**PAGE EXTRACT**
^^^^

Check Even Partitioning

Easy
0/40
Average time to solve is 15m
9 upvotes
Asked in company
Nagarro Software

Problem statement

You are given a positive integer ‘N’. You have to check whether ‘N’ can be represented as a sum of two even numbers or not.

For example: 
If the given number is 6, The number 6 can be represented as 2 + 4, and both 2 and 4 are even numbers. Hence the answer is “YES”.
Detailed explanation ( Input/output format, Notes, Images )
Input Format: 
The first line of the input contains an integer, 'T,’ denoting the number of test cases.

The first line of each test case contains a single integer ‘N’, representing the given integer.
Output Format: 
For each test case, print “YES” if ‘N’ can be represented as a sum of two even numbers. Otherwise, print “NO”.

Print the output of each test case in a separate line.
Note: 
You do not need to print anything. It has already been taken care of. Just implement the given function.
Constraints: 
1 <= T <= 10
1 <= N <= 10^9

Time limit: 1 sec
Sample Input 1:
2
16
11
Sample Output 1:
YES
NO
Explanation of sample input 1:
For the first test case, 
The number 16 can be represented as 10 + 6, and both 10 and 6 are even numbers. Hence the answer is “YES”.

^^^^

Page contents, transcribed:

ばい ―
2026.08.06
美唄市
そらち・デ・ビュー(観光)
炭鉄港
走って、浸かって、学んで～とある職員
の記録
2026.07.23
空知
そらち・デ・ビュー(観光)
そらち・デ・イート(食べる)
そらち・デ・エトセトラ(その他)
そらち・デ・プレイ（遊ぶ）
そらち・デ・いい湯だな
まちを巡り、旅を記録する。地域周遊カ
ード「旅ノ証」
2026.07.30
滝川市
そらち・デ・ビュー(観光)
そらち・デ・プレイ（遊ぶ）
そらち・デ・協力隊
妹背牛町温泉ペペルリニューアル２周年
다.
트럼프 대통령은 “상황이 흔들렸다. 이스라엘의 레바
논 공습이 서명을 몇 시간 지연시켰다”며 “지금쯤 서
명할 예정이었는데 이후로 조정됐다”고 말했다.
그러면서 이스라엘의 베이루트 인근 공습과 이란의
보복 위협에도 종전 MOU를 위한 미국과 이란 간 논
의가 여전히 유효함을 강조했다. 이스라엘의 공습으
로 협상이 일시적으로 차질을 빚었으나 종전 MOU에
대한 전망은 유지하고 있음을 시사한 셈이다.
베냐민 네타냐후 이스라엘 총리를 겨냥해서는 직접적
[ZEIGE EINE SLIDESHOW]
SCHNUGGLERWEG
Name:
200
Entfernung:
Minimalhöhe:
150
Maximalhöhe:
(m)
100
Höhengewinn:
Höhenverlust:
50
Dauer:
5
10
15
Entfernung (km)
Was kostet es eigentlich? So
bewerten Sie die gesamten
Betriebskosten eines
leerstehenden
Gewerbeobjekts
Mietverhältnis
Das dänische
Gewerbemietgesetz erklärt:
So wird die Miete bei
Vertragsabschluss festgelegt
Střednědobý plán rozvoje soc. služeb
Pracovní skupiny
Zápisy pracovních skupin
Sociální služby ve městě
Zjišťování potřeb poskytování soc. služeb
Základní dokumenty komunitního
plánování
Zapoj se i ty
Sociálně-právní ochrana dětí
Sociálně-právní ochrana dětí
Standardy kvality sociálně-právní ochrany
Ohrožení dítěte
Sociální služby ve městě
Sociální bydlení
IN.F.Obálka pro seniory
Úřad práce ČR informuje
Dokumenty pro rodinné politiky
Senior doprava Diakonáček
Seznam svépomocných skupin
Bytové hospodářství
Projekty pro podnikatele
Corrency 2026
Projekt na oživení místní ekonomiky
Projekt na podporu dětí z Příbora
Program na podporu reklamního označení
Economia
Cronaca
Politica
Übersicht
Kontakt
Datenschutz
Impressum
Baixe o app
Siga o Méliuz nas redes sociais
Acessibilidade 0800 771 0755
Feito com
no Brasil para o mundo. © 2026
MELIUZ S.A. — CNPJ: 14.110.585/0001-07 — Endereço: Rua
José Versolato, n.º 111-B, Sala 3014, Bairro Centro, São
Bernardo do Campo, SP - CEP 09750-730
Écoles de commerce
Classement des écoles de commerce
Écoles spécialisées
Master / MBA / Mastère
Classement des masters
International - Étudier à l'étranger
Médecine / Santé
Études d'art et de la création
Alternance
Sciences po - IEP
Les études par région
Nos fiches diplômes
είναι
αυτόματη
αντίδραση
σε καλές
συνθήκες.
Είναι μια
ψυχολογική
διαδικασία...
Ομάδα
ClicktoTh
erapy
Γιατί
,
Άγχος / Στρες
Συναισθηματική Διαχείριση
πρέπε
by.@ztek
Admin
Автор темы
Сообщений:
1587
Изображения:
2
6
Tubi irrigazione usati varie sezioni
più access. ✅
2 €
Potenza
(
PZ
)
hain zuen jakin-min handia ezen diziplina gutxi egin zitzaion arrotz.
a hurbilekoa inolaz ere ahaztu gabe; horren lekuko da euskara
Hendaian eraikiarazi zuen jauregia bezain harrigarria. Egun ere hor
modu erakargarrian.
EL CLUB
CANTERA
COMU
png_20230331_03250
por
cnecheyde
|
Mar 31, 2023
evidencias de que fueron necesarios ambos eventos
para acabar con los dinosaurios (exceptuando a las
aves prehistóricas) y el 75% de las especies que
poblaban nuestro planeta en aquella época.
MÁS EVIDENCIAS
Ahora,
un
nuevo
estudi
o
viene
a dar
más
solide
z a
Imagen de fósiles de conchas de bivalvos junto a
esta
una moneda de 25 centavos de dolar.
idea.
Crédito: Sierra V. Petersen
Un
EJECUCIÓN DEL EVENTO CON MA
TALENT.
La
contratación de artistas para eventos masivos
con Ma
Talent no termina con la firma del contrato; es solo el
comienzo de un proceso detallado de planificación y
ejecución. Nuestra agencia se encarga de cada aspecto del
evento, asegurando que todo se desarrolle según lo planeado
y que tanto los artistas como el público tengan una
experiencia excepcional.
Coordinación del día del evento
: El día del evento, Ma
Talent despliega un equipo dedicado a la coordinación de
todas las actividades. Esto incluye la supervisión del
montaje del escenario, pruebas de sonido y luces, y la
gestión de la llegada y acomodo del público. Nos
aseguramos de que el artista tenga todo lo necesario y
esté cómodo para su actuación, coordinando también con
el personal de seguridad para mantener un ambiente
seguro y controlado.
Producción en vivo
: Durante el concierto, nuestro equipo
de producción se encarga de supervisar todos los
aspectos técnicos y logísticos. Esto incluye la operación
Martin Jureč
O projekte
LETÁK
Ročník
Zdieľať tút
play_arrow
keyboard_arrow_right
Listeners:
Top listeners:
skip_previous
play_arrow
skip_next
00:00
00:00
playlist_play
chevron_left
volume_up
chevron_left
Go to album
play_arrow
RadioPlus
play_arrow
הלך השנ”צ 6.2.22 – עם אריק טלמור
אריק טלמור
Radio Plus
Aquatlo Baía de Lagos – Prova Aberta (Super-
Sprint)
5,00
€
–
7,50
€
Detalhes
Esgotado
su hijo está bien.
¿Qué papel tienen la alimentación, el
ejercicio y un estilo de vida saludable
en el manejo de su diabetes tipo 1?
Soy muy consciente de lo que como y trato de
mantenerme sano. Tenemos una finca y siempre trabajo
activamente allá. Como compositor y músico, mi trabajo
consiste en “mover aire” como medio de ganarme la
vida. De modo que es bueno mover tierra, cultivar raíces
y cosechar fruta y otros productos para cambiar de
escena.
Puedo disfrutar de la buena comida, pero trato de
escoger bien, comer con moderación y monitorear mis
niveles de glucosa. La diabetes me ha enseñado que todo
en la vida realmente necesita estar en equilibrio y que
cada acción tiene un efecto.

^^^^

**WORK ORDER 1**
In the even partitioning problem, restate the paragraph beginning "If the given number is 6" as one shorter sentence that keeps its main facts.
**WORK ORDER 2**
Write the next part of the even partitioning problem, starting after its last sentence.

**REPLY 1**
Since 6 equals 2 + 4 and both are even, the answer for 6 is "YES".

**REPLY 2**
For the second test case,
The number 11 cannot be represented as a sum of two even numbers. Hence the answer is “NO”.
Sample Input 2:
2
44
2
Sample Output 2:
YES
NO
Hint

The Sum of two even numbers is always even.

Approaches (1)
Simple Observation

The intuition behind the approach is that the sum of two even numbers is always even.

  1. We will check if N is odd, then the answer will be “NO”.
  2. For all even numbers except 2, the answer will be “YES” because all even numbers greater than 2 can be represented as a sum of two even numbers.
     

Algorithm:

  • We will declare a variable answer, which will store the solution of the problem.
  • We will declare variable rem to store the remainder of N when divided by 2.
  • Set rem as N%2.
  • If rem is equal to 1
    • Set answer as False.
  • Otherwise. If rem is equal to 0.
    • If N is equal to 2, set the answer as False because 2 is the only even number that cannot be represented as a sum of two even numbers.
    • Otherwise, set the answer as True.
  • Return the variable answer.
Time Complexity

O(1).

 

All operations in this approach are taking constant time. Hence the overall time complexity is O(1).

Space Complexity

O(1).

 

Constant space is being used. Hence, the overall space complexity is O(1).

Code Solution
(100% EXP penalty)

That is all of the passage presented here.